## AUFGABE
Schreibe bitte die Morgennotiz darüber, wie man eine schwere Vergangenheit hinter sich lässt, im Anschluss an ihren letzten Satz weiter.

Quelle: landschaftsfotos.eu
Meine heutige Morgennotiz
Gerade in diesen Tagen, jetzt wo die dunkle Jahreszeit beginnt, haben mich einige liebe E-Mails erreicht von lieben Blogleserinnen und Bloglesern, die unter der Last ihrer Vergangenheit, in der sie sehr Schweres erlebt haben, leiden.
In diesen E-Mails wurde ich immer wieder gefragt:
„Lieber Werner, wie hast Du das geschafft, Deine ganz schlimme Vergangenheit als Eselskind, als misshandeltes und missbrauchtes Kind hinter Dir zu lassen?“
Darauf möchte ich Euch sehr klar antworten:
Als junger Erwachsener schleppte ich den Dreck und Schmutz meiner Vergangenheit aus Kindheit und Jugend wie einen schweren Rucksack mit mir umher.
Und eines Tages stand ich vor der Entscheidung:
Entweder ich breche unter der Last der Vergangenheit zusammen oder ich lasse die Vergangenheit hinter mir und wende mich der Zukunft zu.
In dem ersten Fall wäre ich heute nicht mehr am Leben, ich aber wollte leben.
Ich habe damals immer lange Spaziergänge durch Wälder gemacht,
um mit mir ins Reine zu kommen und die Vergangenheit zu bewältigen.

## ANGEZEIGTE DATEN

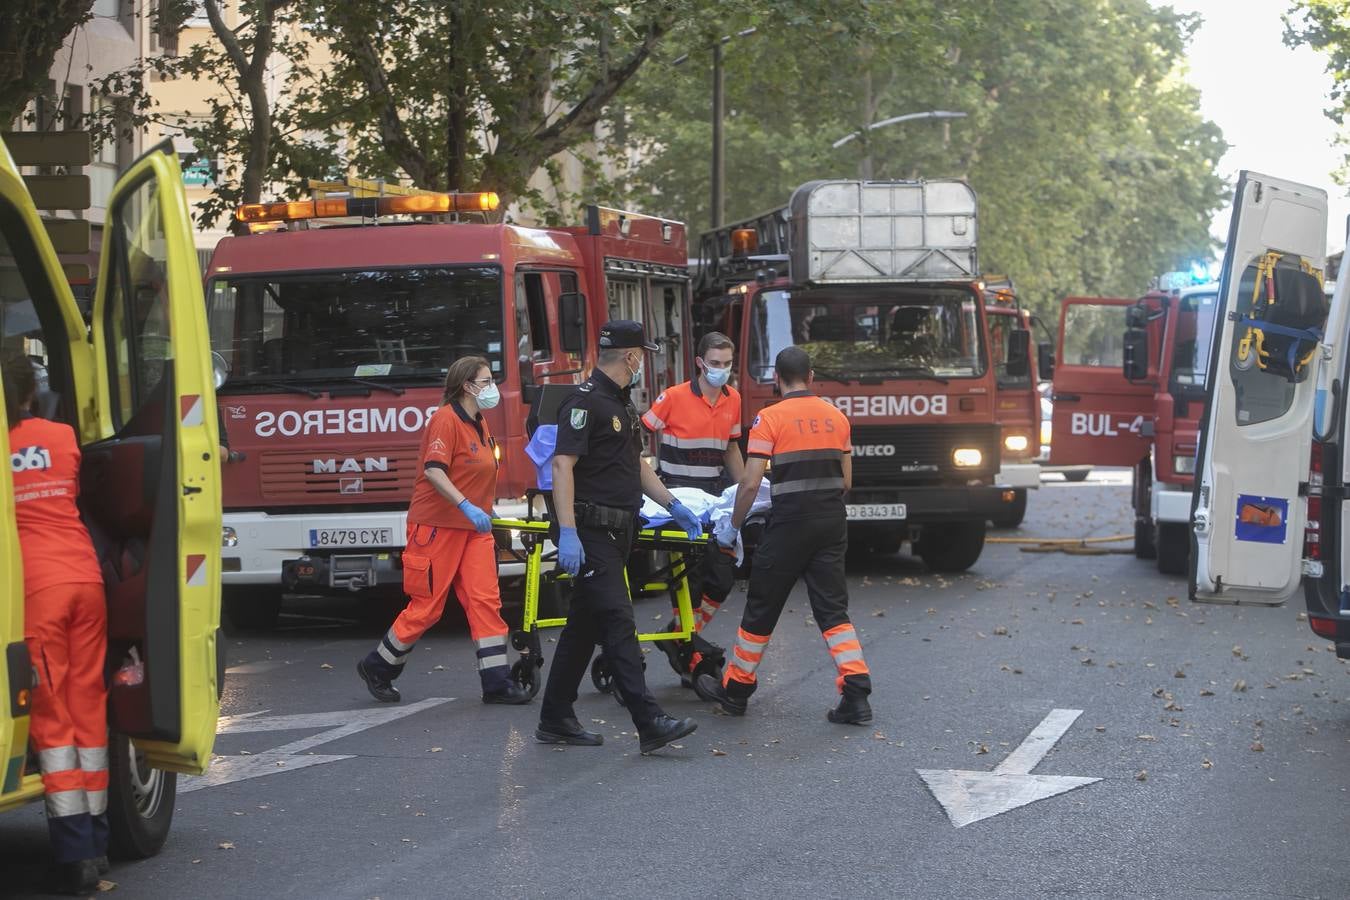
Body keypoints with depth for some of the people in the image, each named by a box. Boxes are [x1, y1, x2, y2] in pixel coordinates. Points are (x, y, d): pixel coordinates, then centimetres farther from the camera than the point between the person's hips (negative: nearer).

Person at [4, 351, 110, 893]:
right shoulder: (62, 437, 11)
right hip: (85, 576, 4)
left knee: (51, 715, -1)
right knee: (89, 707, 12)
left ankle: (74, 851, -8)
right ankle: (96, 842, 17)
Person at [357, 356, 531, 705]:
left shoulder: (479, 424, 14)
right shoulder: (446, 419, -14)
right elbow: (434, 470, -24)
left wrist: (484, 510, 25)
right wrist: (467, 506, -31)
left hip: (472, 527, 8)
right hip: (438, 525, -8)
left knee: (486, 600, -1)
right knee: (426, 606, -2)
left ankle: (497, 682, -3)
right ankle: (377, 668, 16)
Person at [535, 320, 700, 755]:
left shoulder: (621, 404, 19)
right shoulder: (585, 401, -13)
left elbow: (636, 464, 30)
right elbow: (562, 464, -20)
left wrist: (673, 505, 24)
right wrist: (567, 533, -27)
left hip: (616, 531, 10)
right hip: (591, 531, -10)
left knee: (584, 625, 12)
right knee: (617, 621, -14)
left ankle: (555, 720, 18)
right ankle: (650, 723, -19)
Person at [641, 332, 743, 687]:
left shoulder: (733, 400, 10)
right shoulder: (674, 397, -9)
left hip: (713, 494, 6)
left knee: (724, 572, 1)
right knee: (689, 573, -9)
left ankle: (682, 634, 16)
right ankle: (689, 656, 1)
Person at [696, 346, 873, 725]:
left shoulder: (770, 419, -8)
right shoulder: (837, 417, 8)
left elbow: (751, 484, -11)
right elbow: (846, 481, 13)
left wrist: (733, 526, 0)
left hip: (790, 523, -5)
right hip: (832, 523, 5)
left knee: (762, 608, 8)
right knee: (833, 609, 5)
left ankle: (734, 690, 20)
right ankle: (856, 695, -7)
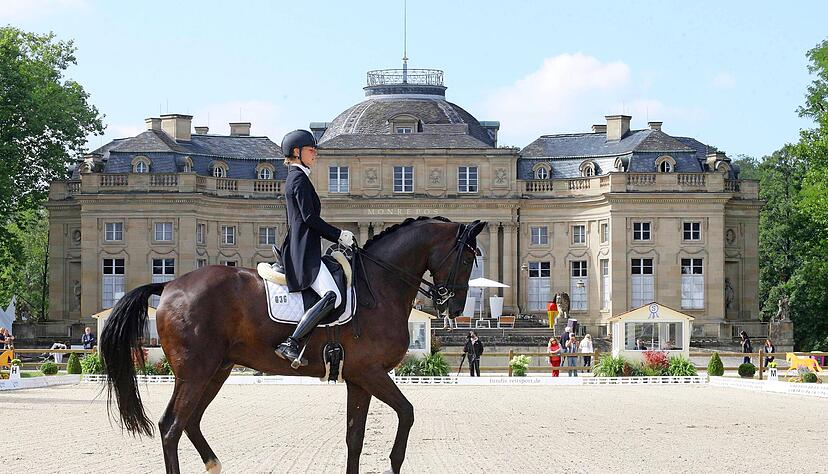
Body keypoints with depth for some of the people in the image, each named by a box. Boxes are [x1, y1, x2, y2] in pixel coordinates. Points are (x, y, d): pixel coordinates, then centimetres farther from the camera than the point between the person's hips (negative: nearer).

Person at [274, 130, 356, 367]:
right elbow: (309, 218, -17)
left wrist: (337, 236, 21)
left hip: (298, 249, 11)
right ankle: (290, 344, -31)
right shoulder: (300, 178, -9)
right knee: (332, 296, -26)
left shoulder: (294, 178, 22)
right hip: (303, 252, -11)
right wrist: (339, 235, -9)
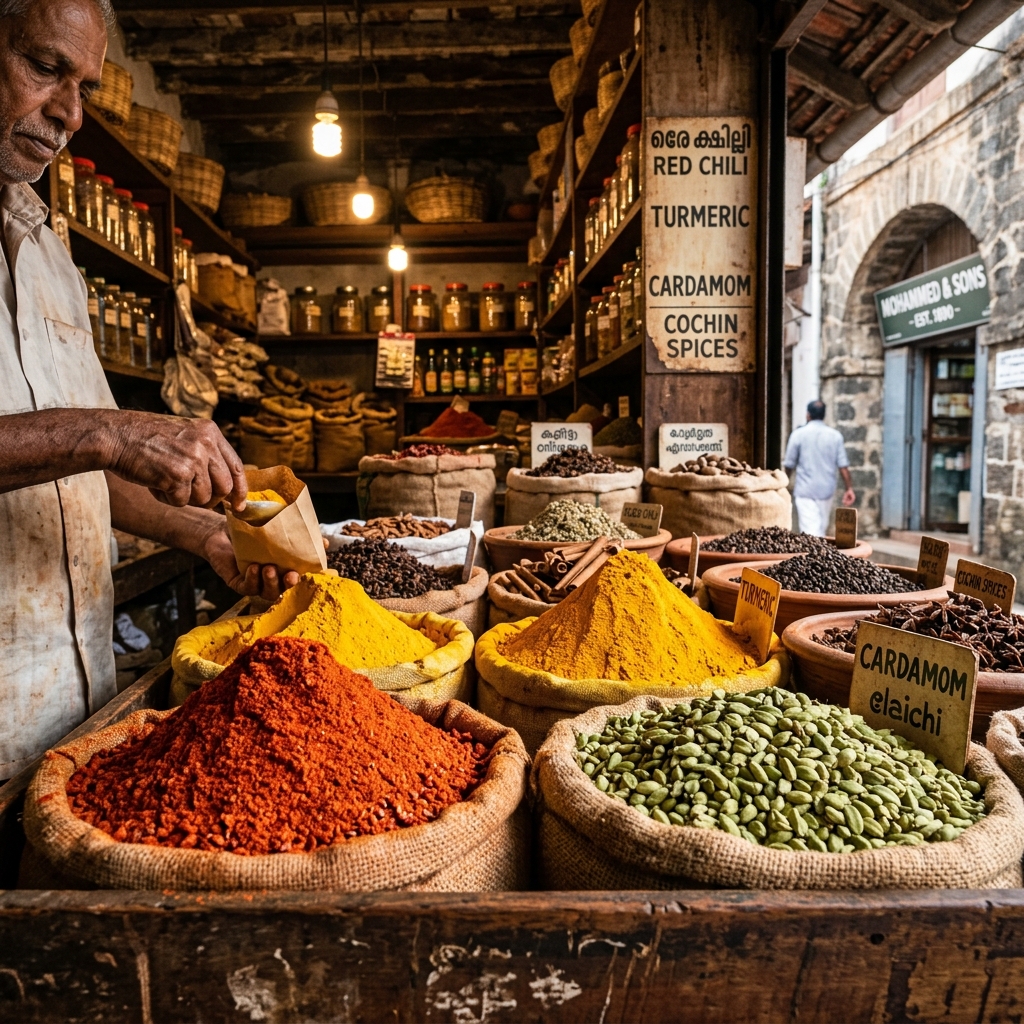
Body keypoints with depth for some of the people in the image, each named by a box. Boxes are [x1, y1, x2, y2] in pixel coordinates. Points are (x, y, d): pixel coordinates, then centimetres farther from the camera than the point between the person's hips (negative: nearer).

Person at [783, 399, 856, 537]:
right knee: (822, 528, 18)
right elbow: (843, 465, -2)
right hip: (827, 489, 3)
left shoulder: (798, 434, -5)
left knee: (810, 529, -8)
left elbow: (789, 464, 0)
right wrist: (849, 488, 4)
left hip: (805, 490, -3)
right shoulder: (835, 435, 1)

## ANTWORT UNTEN
Eines Tages nahm ich mit ein Blatt Papier und schrieb in Stickpunkten auf, was ich als Kind und Jugendlicher erlitten hatte. Vor einem meiner nächsten Spaziergänge habe ich dieses Blatt Papier dann in einen Schulkarton getan und während des Spaziergangs im Wald den Schuhkarton vergraben.
Durch das „Vergraben“ wollte ich mich von meiner Vergangenheit sichtbar trennen.
Natürlich schmerzten die Erinnerungen weiter, aber ich wusste, die Ereignisse, an die ich mich erinnerte, waren kein Teil mehr von mir, sie hatten keine Gewalt mehr über mich.
In dem Wort „vergraben“ steckt ja auch das Wort „Graben“.
Ein Graben trennt z.B. verschiedene Wiesen voneinander.
Indem ich symbolisch meine Vergangenheit vergrub, trennte ich mich von ihr.
Wie bei einem Graben kann ich die Vergangenheit noch sehen, wie bei einem Graben kann ich mich an die schönen Erlebnisse der Vergangenheit noch erinnern, aber ich bin von ihr getrennt und das ist wichtig.
Das Zweite, das ich tat, um frei von meiner Vergangenheit zu werden, ist, dass ich den Tätern, die mir in Kindheit und Jugend Böses angetan hatte, vergeben habe.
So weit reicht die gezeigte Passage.